» **EXERCISE DIRECTIONS**: Repeat the records exactly. Leave out the pictures.

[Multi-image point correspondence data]
----
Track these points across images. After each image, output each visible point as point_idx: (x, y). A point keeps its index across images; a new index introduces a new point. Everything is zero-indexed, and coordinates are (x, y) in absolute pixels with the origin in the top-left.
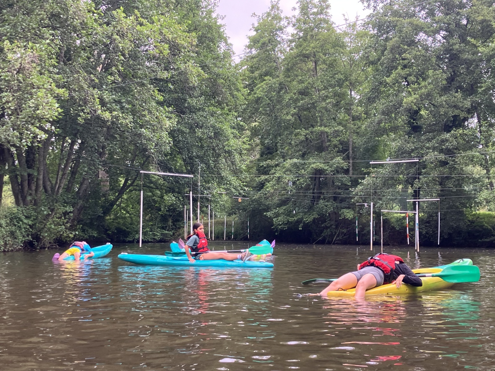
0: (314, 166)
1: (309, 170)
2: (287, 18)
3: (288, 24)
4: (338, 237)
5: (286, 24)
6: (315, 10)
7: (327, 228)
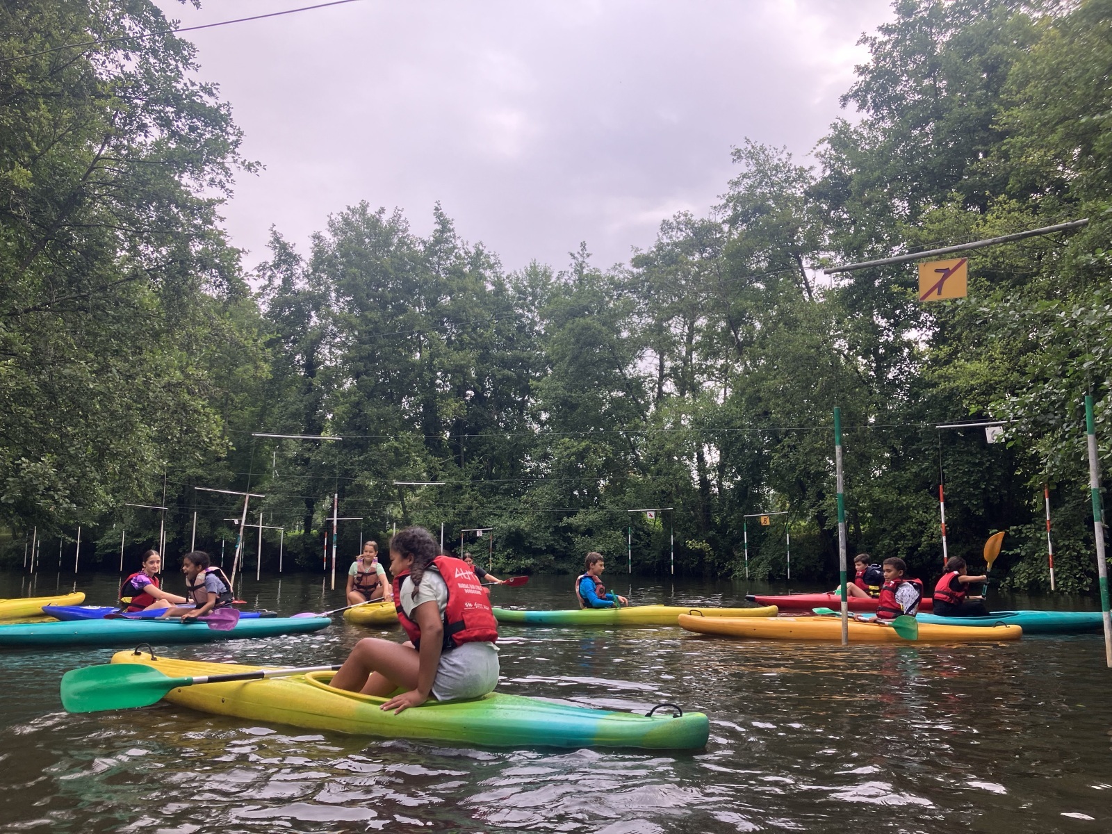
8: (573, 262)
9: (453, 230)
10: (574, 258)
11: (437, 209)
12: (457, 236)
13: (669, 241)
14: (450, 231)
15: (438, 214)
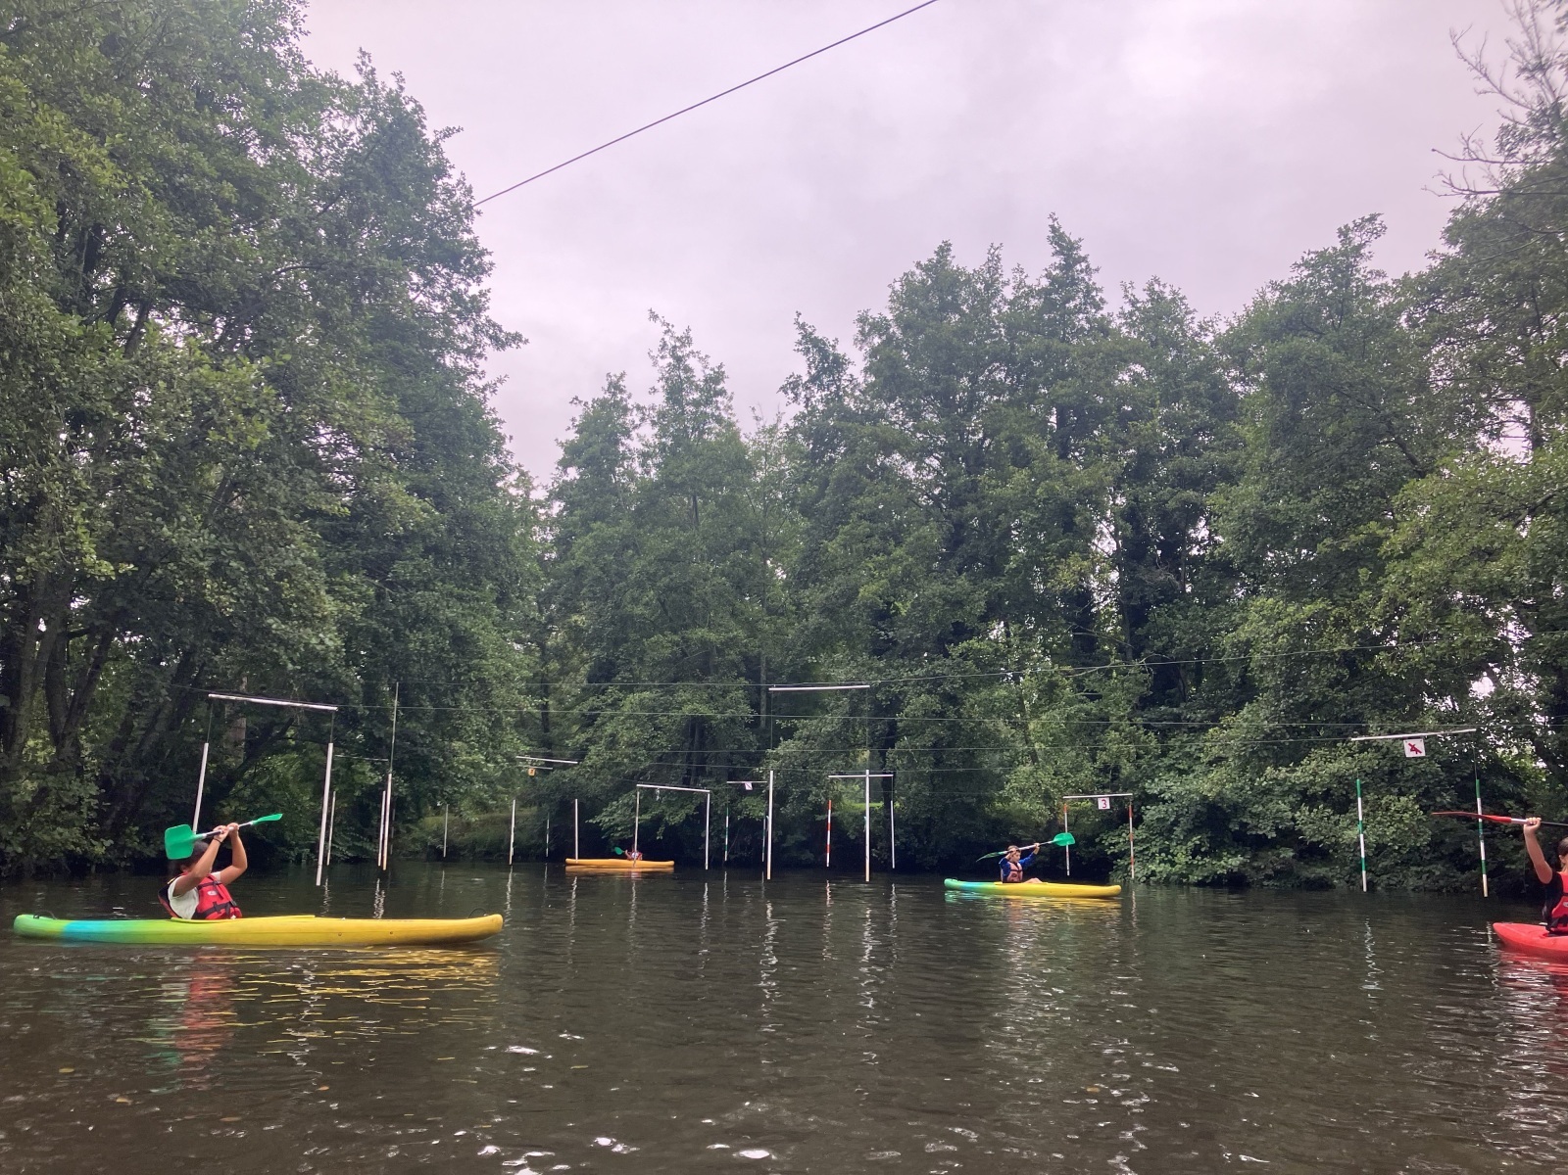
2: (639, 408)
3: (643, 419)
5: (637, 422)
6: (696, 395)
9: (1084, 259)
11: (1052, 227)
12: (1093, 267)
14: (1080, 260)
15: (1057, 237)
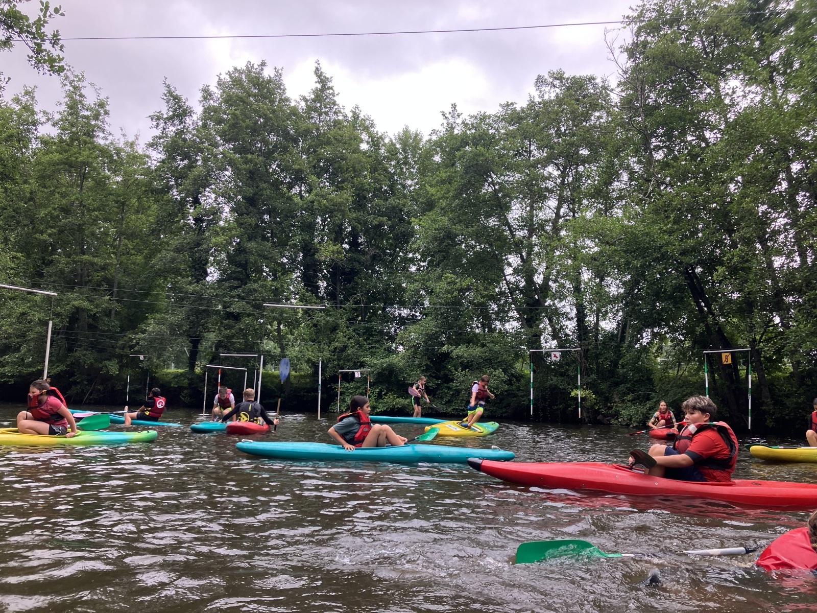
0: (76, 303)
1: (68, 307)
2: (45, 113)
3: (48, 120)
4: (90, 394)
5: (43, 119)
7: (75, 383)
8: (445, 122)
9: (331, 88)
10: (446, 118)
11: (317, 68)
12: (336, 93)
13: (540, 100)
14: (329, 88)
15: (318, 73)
----
» **YOUR RESPONSE**:
Track these points across images. After each image, output each visible point as point_idx: (x, y). A point keeps its index across images; a new index introduces a new point. Everything is zero-indexed, and coordinates are (x, y) in absolute pixels with the origin in the top-left.
0: (314, 166)
1: (309, 170)
2: (287, 18)
3: (288, 24)
4: (338, 237)
5: (286, 24)
6: (315, 10)
7: (327, 228)
8: (573, 262)
9: (453, 230)
10: (574, 258)
11: (437, 209)
12: (457, 236)
13: (669, 241)
14: (450, 231)
15: (438, 214)
2: (639, 408)
3: (643, 419)
5: (637, 422)
6: (696, 395)
9: (1084, 259)
11: (1052, 227)
12: (1093, 267)
14: (1080, 260)
15: (1057, 237)
0: (76, 303)
1: (68, 307)
2: (45, 113)
3: (48, 120)
4: (90, 394)
5: (43, 119)
7: (75, 383)
8: (445, 122)
9: (331, 88)
10: (446, 118)
11: (317, 68)
12: (336, 93)
13: (540, 100)
14: (329, 88)
15: (318, 73)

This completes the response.